- **Recorded data**
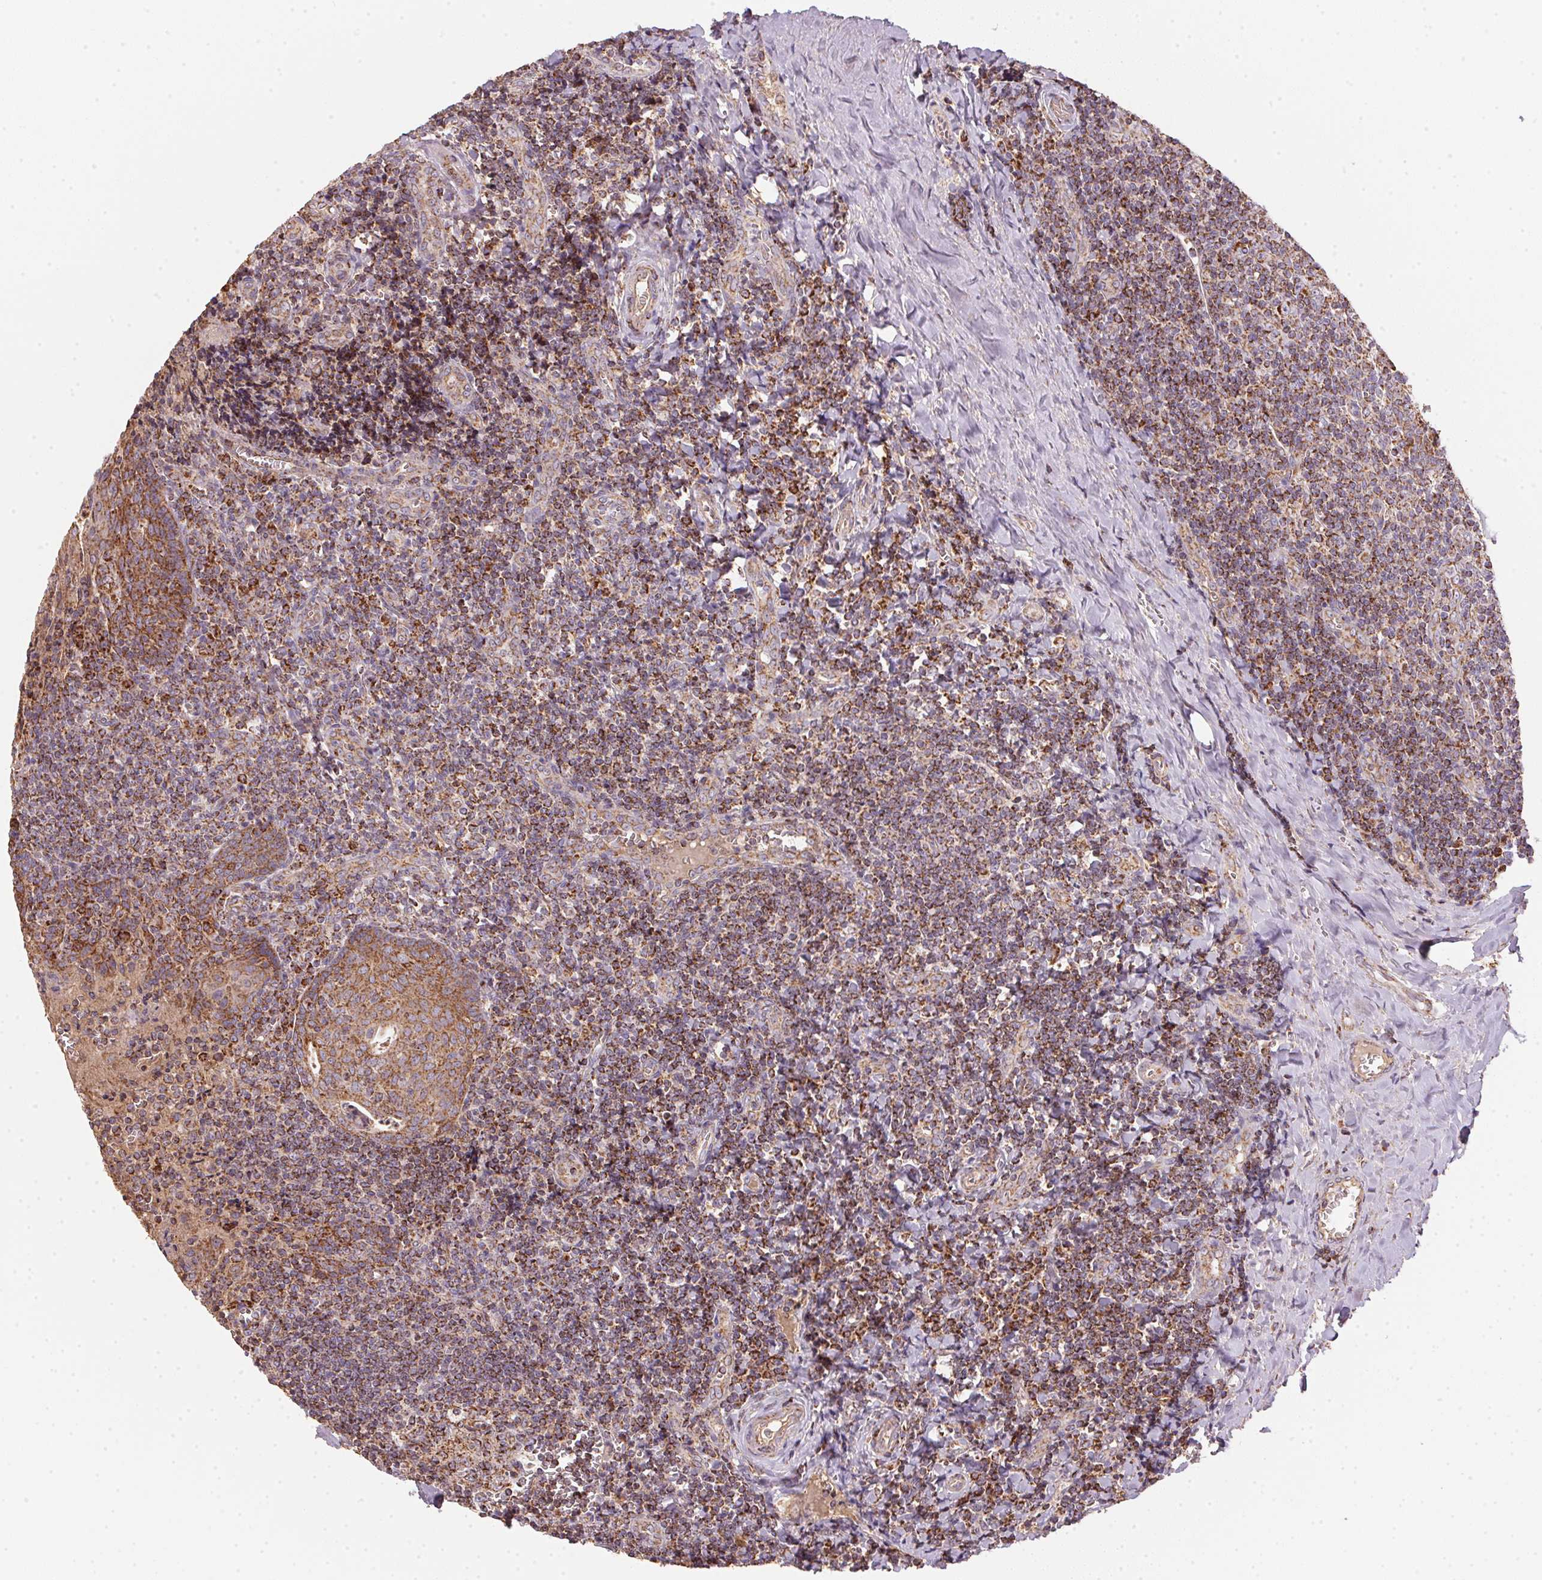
{"staining": {"intensity": "strong", "quantity": ">75%", "location": "cytoplasmic/membranous"}, "tissue": "tonsil", "cell_type": "Germinal center cells", "image_type": "normal", "snomed": [{"axis": "morphology", "description": "Normal tissue, NOS"}, {"axis": "morphology", "description": "Inflammation, NOS"}, {"axis": "topography", "description": "Tonsil"}], "caption": "Human tonsil stained for a protein (brown) displays strong cytoplasmic/membranous positive expression in approximately >75% of germinal center cells.", "gene": "NDUFS2", "patient": {"sex": "female", "age": 31}}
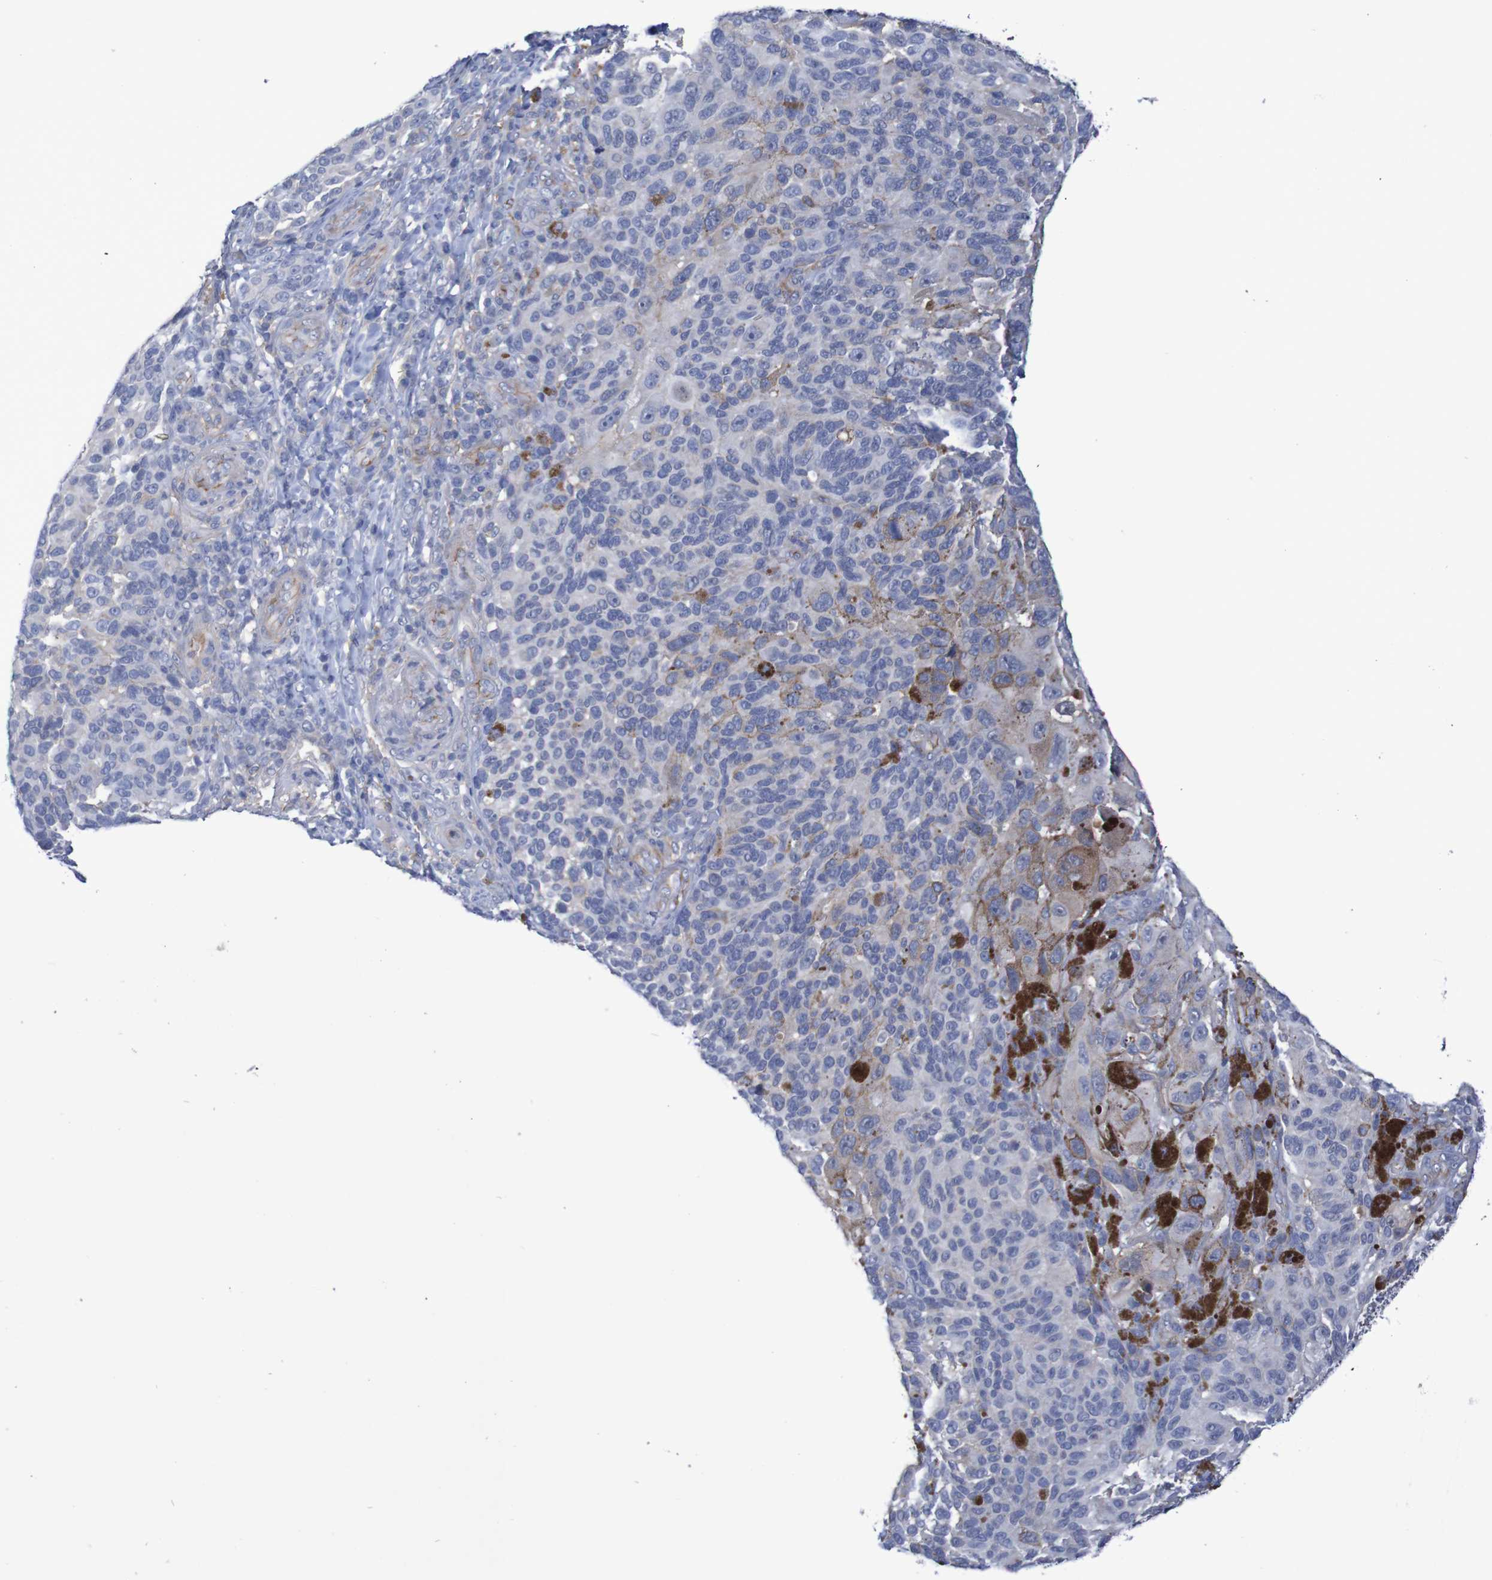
{"staining": {"intensity": "negative", "quantity": "none", "location": "none"}, "tissue": "melanoma", "cell_type": "Tumor cells", "image_type": "cancer", "snomed": [{"axis": "morphology", "description": "Malignant melanoma, NOS"}, {"axis": "topography", "description": "Skin"}], "caption": "Protein analysis of melanoma displays no significant staining in tumor cells.", "gene": "NECTIN2", "patient": {"sex": "female", "age": 73}}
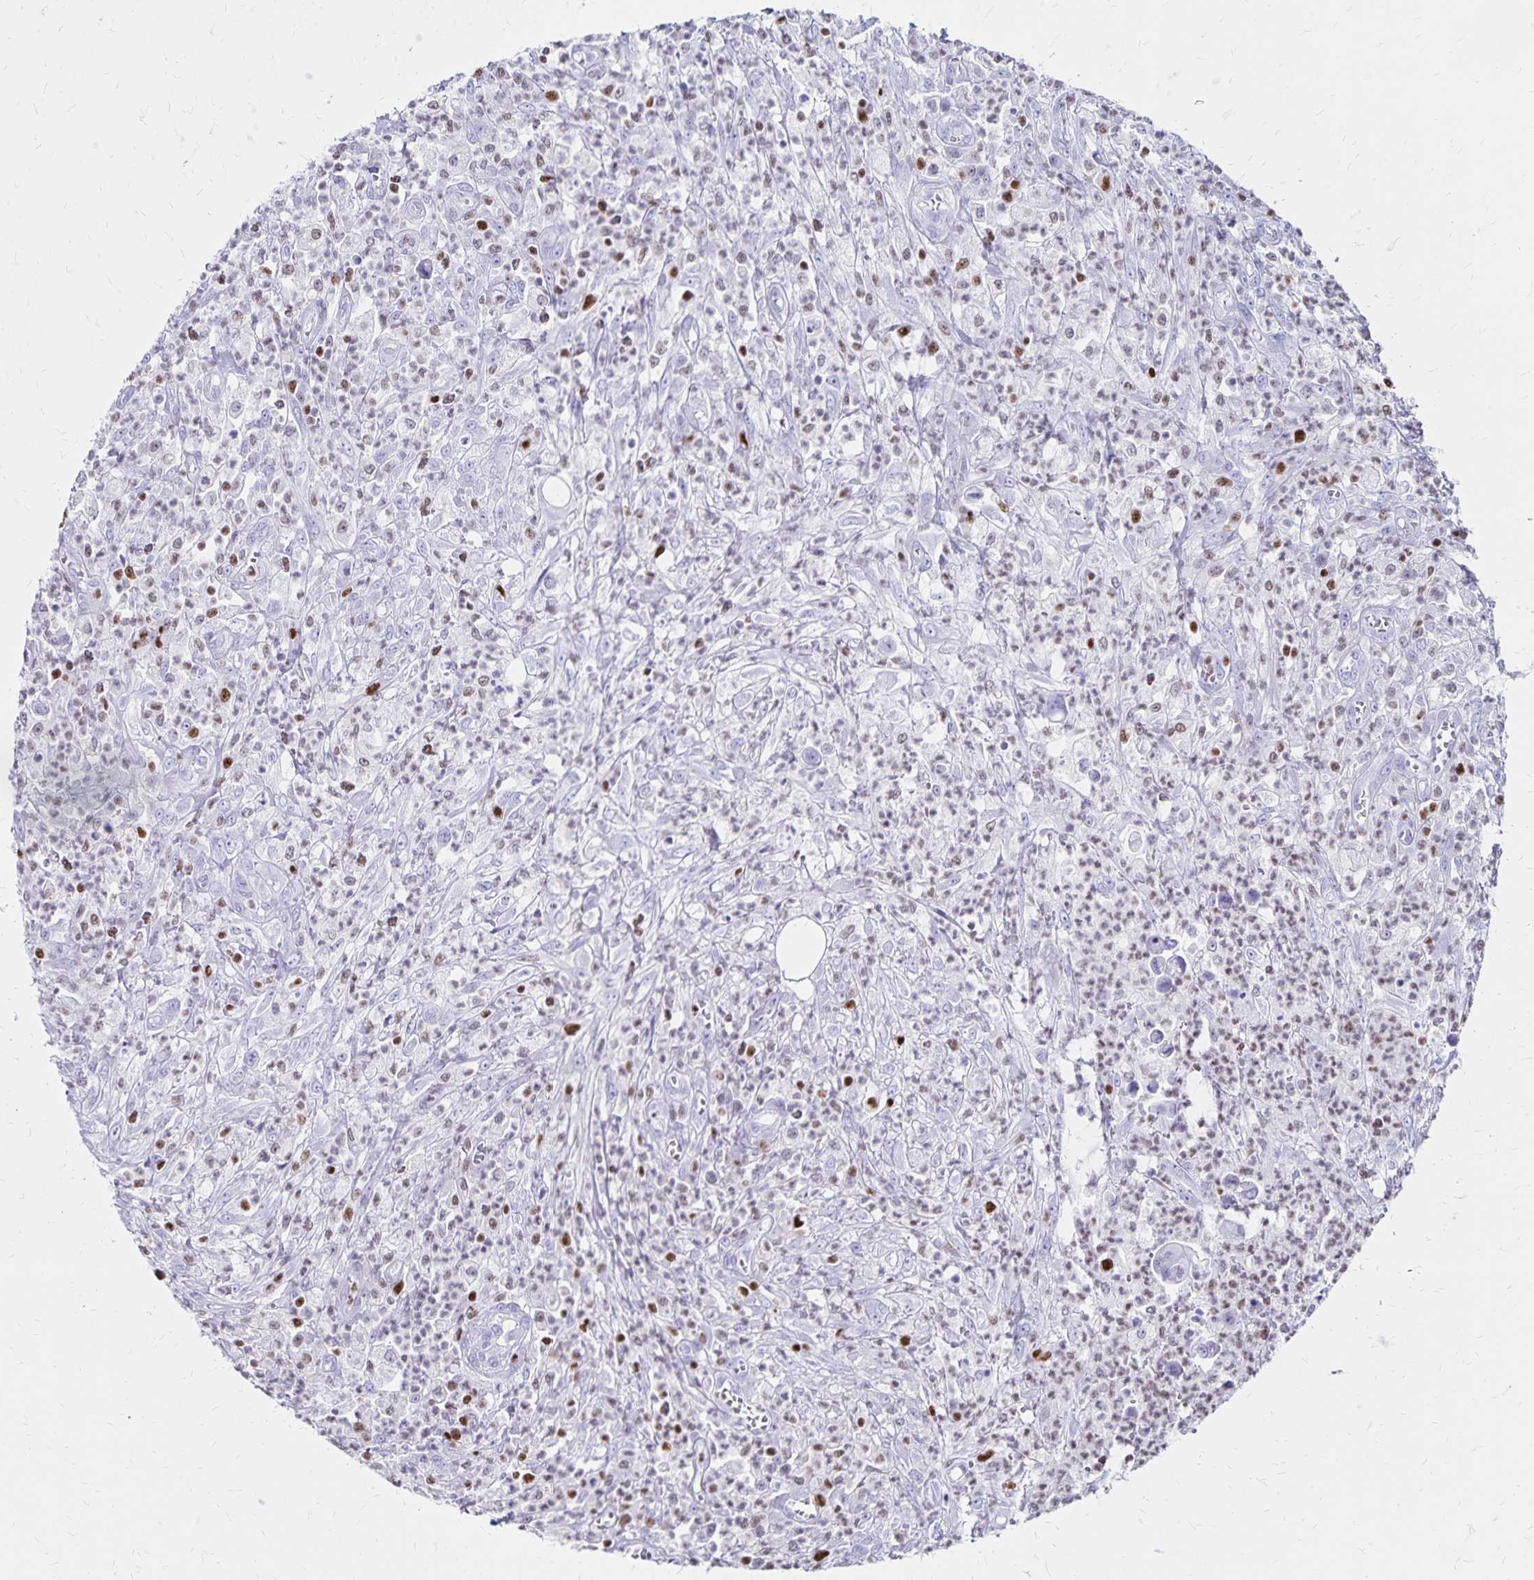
{"staining": {"intensity": "negative", "quantity": "none", "location": "none"}, "tissue": "colorectal cancer", "cell_type": "Tumor cells", "image_type": "cancer", "snomed": [{"axis": "morphology", "description": "Normal tissue, NOS"}, {"axis": "morphology", "description": "Adenocarcinoma, NOS"}, {"axis": "topography", "description": "Colon"}], "caption": "Colorectal cancer stained for a protein using immunohistochemistry shows no positivity tumor cells.", "gene": "IKZF1", "patient": {"sex": "male", "age": 65}}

- **What you need to do**
Write out the data word for word. Any picture is to be skipped.

- **Task answer**
{"staining": {"intensity": "strong", "quantity": ">75%", "location": "cytoplasmic/membranous"}, "tissue": "tonsil", "cell_type": "Germinal center cells", "image_type": "normal", "snomed": [{"axis": "morphology", "description": "Normal tissue, NOS"}, {"axis": "morphology", "description": "Inflammation, NOS"}, {"axis": "topography", "description": "Tonsil"}], "caption": "Human tonsil stained for a protein (brown) displays strong cytoplasmic/membranous positive expression in approximately >75% of germinal center cells.", "gene": "NDUFS2", "patient": {"sex": "female", "age": 31}}
{"staining": {"intensity": "negative", "quantity": "none", "location": "none"}, "tissue": "melanoma", "cell_type": "Tumor cells", "image_type": "cancer", "snomed": [{"axis": "morphology", "description": "Malignant melanoma, NOS"}, {"axis": "topography", "description": "Skin"}], "caption": "Protein analysis of melanoma displays no significant staining in tumor cells.", "gene": "NECTIN2", "patient": {"sex": "female", "age": 73}}
{"staining": {"intensity": "negative", "quantity": "none", "location": "none"}, "tissue": "colorectal cancer", "cell_type": "Tumor cells", "image_type": "cancer", "snomed": [{"axis": "morphology", "description": "Normal tissue, NOS"}, {"axis": "morphology", "description": "Adenocarcinoma, NOS"}, {"axis": "topography", "description": "Colon"}], "caption": "Colorectal cancer stained for a protein using immunohistochemistry shows no positivity tumor cells.", "gene": "IKZF1", "patient": {"sex": "male", "age": 65}}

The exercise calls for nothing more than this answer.